Operating expenses are the cost incurred in operating and maintaining a property. Such cost can include maintenance, repairs, utilities, landscaping, security, snow removal, management fees, property taxes and insurance. The lease will define which costs are included in a tenant’s prorate share.
Lease Language
The language in the lease surrounding the calculation of the tenant’s CAM expense can be very complex. There are often very specific provisions for capping certain expenses, varying prorata shares per expense type, gross up calculations and the calculation of Base Year.
Operating expenses are often capped based on whether expenses are controllable or uncontrollable.

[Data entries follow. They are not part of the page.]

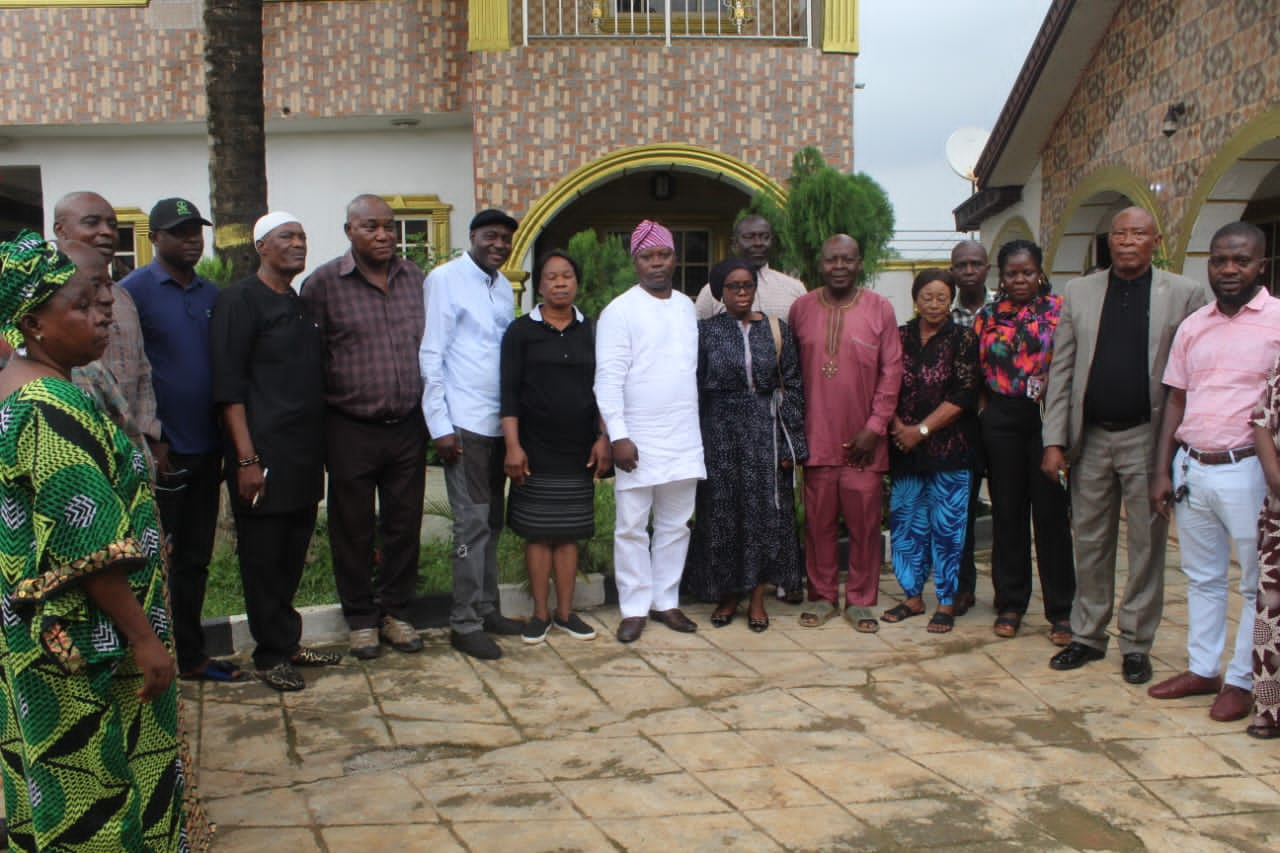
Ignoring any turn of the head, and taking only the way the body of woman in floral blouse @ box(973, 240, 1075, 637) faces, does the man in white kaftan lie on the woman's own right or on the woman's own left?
on the woman's own right

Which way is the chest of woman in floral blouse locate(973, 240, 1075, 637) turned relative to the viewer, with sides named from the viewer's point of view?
facing the viewer

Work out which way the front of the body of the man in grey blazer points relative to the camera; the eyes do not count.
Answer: toward the camera

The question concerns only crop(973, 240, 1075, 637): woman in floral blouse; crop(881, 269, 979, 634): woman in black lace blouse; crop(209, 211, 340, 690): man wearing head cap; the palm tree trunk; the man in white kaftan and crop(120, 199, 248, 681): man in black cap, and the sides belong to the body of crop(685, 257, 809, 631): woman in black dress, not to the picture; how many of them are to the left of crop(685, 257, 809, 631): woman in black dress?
2

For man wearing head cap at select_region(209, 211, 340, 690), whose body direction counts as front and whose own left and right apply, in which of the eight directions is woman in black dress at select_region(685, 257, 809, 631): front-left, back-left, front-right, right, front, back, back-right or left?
front-left

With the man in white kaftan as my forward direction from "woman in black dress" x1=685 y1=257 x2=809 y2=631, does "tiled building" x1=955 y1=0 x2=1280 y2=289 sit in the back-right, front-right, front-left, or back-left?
back-right

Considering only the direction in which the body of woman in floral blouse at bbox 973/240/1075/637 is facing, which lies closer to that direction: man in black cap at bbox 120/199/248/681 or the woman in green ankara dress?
the woman in green ankara dress

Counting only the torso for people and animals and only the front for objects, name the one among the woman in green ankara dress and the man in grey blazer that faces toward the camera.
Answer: the man in grey blazer

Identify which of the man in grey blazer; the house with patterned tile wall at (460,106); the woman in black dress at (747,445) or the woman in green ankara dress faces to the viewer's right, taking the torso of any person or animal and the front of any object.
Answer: the woman in green ankara dress

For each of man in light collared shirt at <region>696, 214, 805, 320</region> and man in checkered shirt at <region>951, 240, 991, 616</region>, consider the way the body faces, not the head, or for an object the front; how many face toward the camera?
2

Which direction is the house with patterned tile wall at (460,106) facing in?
toward the camera

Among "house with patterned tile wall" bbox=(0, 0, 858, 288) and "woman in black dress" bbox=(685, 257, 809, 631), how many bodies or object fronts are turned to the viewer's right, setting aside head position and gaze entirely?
0
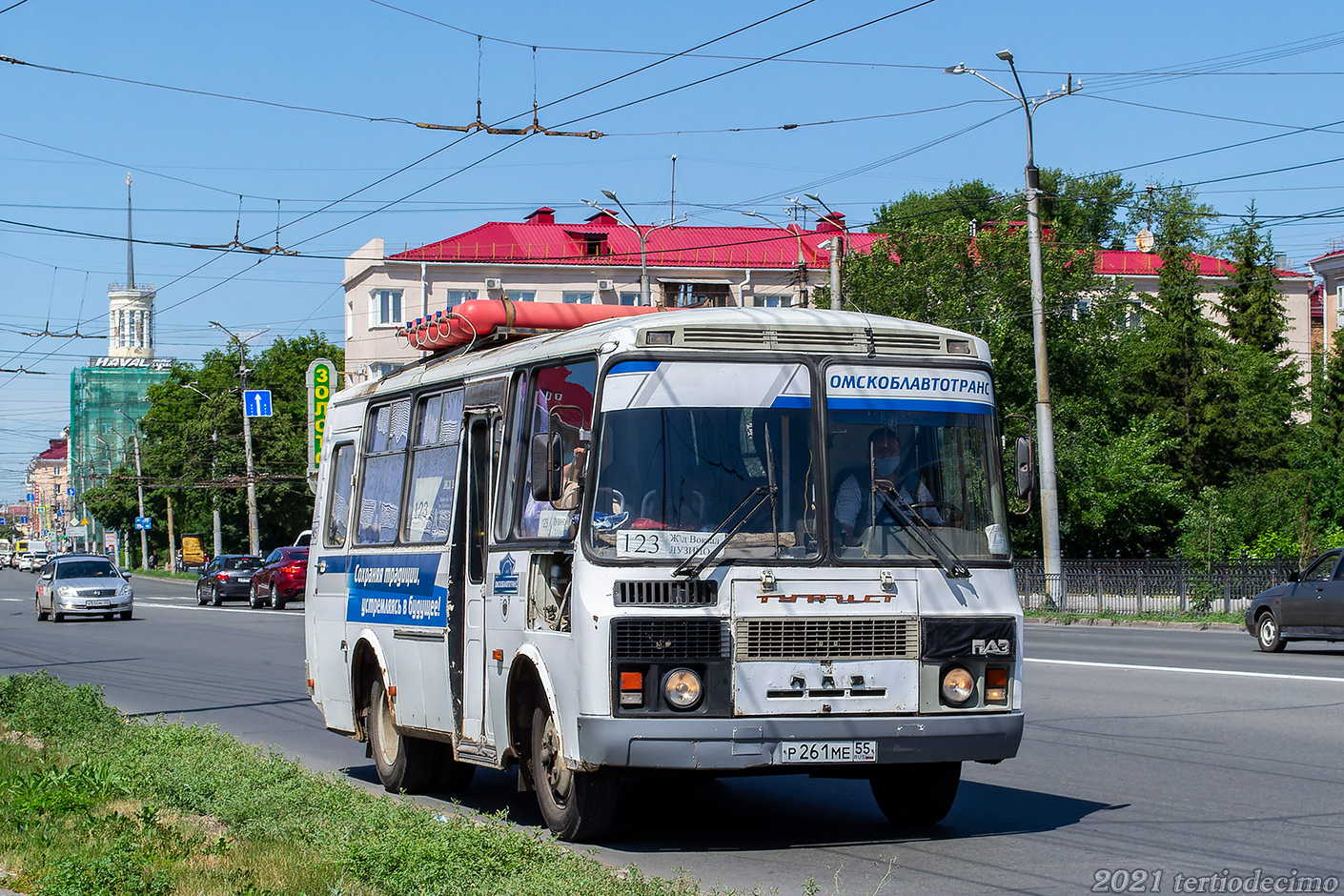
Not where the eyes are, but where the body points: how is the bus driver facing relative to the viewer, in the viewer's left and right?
facing the viewer and to the right of the viewer

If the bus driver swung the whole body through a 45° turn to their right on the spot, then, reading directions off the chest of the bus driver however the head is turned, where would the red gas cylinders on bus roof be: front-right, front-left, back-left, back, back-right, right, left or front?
back-right

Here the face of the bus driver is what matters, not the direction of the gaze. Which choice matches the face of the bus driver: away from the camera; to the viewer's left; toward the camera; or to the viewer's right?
toward the camera

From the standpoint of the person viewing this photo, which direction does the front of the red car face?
facing away from the viewer and to the left of the viewer

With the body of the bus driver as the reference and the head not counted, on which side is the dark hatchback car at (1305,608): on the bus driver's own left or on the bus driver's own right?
on the bus driver's own left

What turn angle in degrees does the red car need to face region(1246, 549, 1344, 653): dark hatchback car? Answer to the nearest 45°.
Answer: approximately 180°

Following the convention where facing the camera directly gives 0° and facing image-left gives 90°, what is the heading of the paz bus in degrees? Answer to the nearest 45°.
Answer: approximately 315°

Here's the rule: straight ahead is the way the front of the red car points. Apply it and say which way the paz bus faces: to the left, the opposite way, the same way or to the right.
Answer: the opposite way

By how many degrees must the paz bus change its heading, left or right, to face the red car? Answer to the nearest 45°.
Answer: approximately 135° to its left
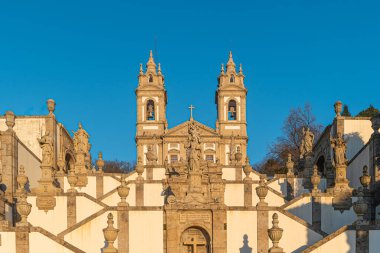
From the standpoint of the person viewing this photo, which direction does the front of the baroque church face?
facing the viewer
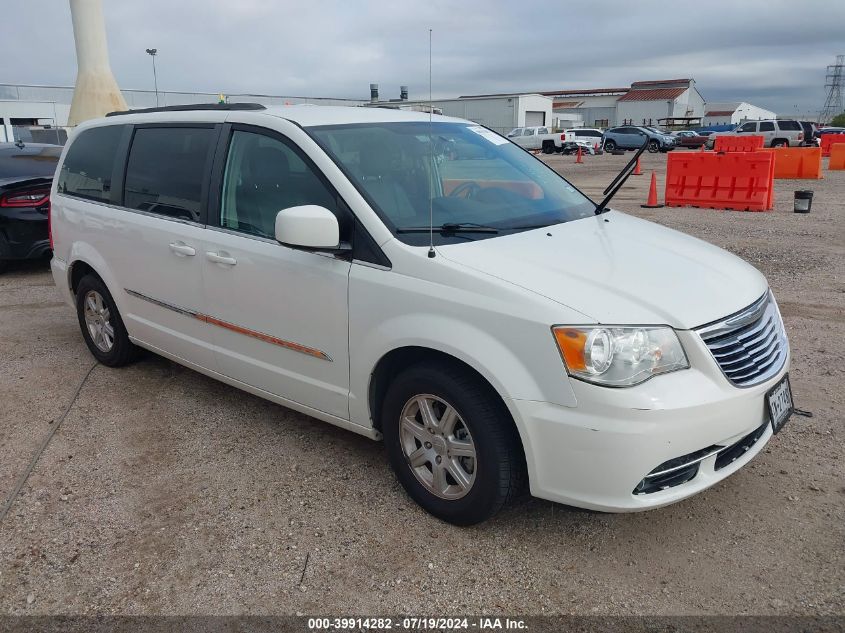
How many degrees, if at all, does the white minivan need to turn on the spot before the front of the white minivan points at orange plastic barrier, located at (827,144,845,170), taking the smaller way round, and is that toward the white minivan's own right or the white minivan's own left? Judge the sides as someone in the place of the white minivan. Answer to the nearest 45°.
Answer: approximately 90° to the white minivan's own left

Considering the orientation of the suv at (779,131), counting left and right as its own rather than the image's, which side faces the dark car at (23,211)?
left

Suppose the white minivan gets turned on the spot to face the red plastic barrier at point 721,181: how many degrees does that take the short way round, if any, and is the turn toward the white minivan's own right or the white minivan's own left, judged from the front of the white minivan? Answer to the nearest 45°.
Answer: approximately 90° to the white minivan's own left

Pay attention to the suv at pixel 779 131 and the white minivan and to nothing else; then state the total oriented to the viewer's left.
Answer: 1

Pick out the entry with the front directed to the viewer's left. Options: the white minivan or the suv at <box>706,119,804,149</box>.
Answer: the suv

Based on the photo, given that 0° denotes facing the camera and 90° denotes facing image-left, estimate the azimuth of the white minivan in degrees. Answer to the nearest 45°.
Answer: approximately 315°

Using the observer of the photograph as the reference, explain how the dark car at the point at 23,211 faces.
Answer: facing away from the viewer and to the left of the viewer

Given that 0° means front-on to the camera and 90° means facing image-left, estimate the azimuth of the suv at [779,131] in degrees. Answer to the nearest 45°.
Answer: approximately 90°

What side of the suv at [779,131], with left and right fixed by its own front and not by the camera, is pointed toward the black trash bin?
left

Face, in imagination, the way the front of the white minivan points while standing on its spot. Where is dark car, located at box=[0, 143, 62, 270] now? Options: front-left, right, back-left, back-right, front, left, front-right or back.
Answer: back

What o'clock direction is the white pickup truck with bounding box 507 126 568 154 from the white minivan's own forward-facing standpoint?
The white pickup truck is roughly at 8 o'clock from the white minivan.

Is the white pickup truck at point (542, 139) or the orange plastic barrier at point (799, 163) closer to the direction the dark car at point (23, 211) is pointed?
the white pickup truck

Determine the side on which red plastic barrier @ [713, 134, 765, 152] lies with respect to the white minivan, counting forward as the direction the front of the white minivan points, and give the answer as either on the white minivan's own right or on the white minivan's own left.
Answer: on the white minivan's own left

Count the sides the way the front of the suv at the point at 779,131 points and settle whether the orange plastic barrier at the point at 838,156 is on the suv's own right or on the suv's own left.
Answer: on the suv's own left
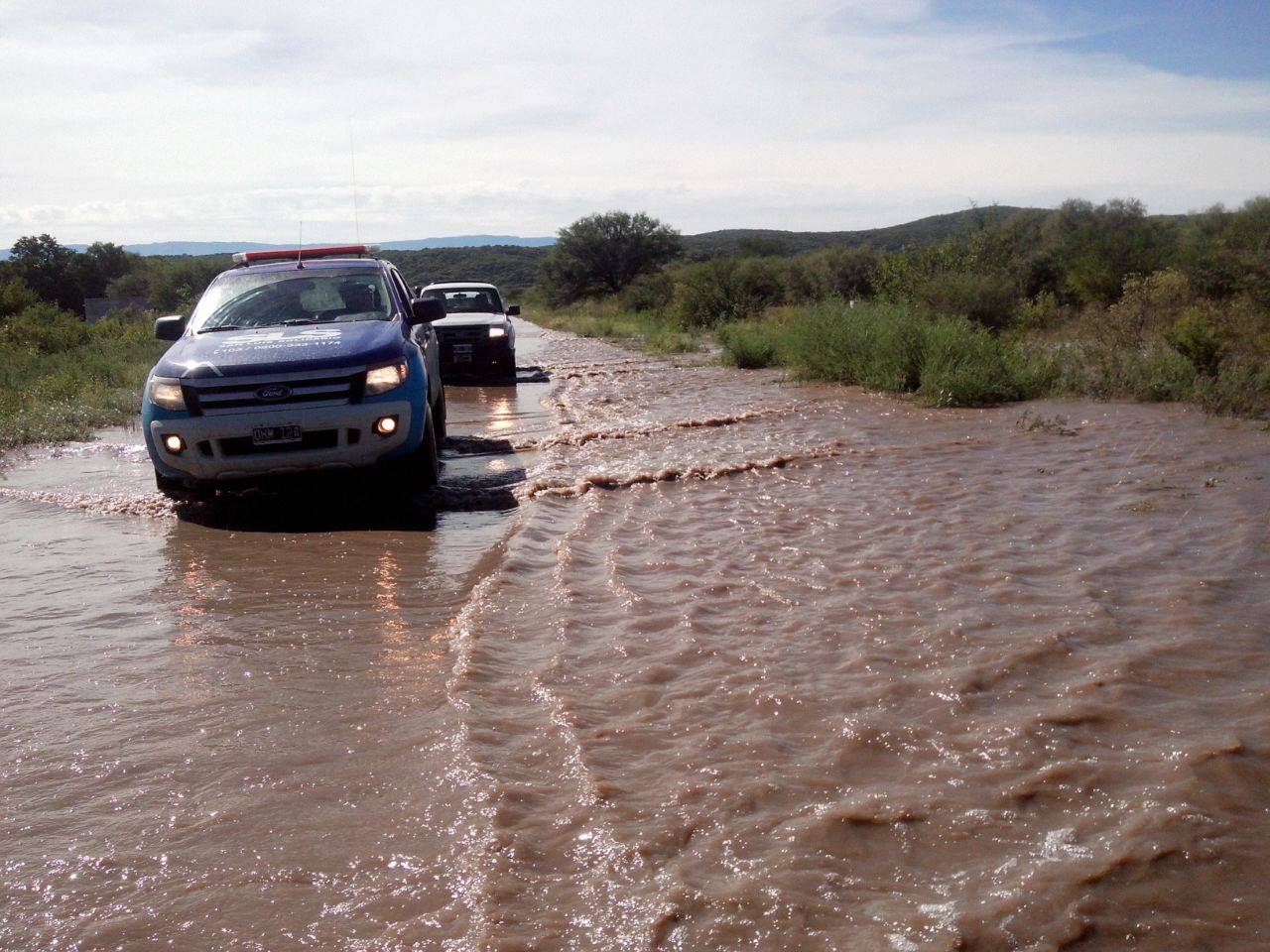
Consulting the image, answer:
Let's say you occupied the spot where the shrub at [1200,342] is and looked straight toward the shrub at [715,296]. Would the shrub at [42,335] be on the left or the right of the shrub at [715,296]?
left

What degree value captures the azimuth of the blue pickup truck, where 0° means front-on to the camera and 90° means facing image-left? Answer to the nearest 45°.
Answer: approximately 0°

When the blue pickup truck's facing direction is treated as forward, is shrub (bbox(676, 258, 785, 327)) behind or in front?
behind

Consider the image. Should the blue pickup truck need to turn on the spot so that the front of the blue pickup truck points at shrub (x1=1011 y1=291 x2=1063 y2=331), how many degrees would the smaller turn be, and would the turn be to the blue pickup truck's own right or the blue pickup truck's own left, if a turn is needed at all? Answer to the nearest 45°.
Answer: approximately 135° to the blue pickup truck's own left

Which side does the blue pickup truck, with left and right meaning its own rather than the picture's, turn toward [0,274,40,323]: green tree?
back

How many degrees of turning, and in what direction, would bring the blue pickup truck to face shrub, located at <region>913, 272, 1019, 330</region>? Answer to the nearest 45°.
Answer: approximately 135° to its left

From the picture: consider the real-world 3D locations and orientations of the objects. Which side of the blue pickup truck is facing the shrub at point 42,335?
back

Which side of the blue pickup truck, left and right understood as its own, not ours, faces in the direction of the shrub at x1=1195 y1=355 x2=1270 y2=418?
left
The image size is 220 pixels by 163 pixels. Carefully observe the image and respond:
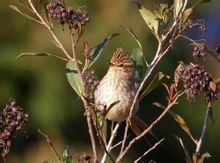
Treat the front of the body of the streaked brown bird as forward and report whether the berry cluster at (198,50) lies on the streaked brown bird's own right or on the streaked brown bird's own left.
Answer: on the streaked brown bird's own left

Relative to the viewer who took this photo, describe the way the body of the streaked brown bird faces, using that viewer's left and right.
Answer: facing the viewer and to the left of the viewer
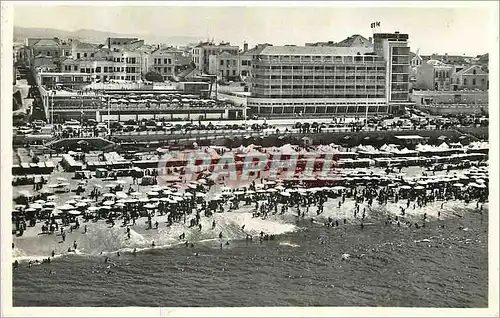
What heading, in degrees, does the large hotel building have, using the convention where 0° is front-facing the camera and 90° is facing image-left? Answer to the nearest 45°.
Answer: approximately 0°

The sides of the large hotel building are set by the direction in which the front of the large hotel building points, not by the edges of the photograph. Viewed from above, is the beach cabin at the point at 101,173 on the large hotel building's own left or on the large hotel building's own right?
on the large hotel building's own right

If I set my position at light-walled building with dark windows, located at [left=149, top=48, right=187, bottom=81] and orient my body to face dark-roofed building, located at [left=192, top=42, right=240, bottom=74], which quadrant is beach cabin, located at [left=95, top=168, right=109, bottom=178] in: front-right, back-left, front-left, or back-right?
back-right

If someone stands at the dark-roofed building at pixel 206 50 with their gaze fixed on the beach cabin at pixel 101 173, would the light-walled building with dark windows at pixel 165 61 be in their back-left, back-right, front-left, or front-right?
front-right
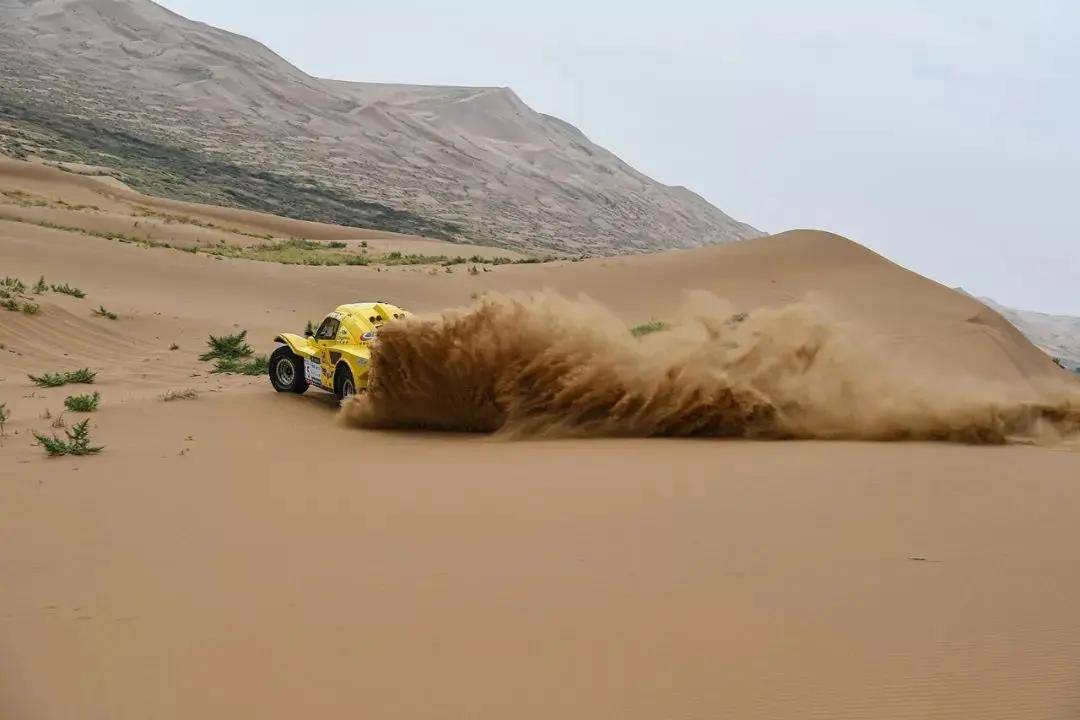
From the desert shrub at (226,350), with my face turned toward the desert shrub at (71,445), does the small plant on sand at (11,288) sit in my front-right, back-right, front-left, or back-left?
back-right

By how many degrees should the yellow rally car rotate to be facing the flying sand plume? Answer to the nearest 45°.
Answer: approximately 180°

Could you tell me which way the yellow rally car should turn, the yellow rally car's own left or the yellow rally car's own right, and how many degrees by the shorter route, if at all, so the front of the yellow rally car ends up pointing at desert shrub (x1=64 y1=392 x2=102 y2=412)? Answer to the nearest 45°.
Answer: approximately 90° to the yellow rally car's own left

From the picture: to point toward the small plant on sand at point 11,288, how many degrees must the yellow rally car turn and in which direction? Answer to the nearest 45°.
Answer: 0° — it already faces it

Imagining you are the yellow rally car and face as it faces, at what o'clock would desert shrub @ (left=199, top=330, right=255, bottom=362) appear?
The desert shrub is roughly at 1 o'clock from the yellow rally car.

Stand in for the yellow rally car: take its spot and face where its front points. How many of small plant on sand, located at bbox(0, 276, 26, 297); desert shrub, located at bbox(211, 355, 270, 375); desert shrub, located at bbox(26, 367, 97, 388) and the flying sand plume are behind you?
1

The lease should define specifically which expenses fall into each of these categories and/or which expenses the cap is applied to. Typical uncontrollable expenses can include real estate taxes, utilities and/or insurance. Landlords will likely exclude these expenses from the cap calculation since the cost of these items are something the landlord has very little control over. Leases may even include a different percentage increase allowed on certain line items as opposed to a flat percentage increase on all capped expenses. The calculation of a tenant’s prorate share can vary for certain expenses. You will likely see this in properties where larger tenants pay certain expenses directly or where there is a high use by a certain type of tenant such as restaurants who have a high volume of rubbish removal in comparison to the other tenants. Additionally, the cap calculation can be a cumulative calculation or based on prior year expenses. Landlords must carefully scrutinize their gross up calculations to ensure expenses are recognized in the appropriate reconciliation period and based on the occupancy level if allowed per the lease. Otherwise they may be setting a low base amount for the next year’s cap calculation.
Tenants – Opportunity for Savings
Because of the amount of detail surrounding the calculation of operating expenses, this is an area of huge potential savings for tenants. It is the burden of the tenant to ensure that their prorate share of expenses are being properly calculated by the landlord who may have distinct lease language for many tenants in a property thus increasing the likelihood of a mistake. This not only includes the mathematical equation of the calculation but will require the appropriate back up documentation to validate the accuracy of the expenses being passed through.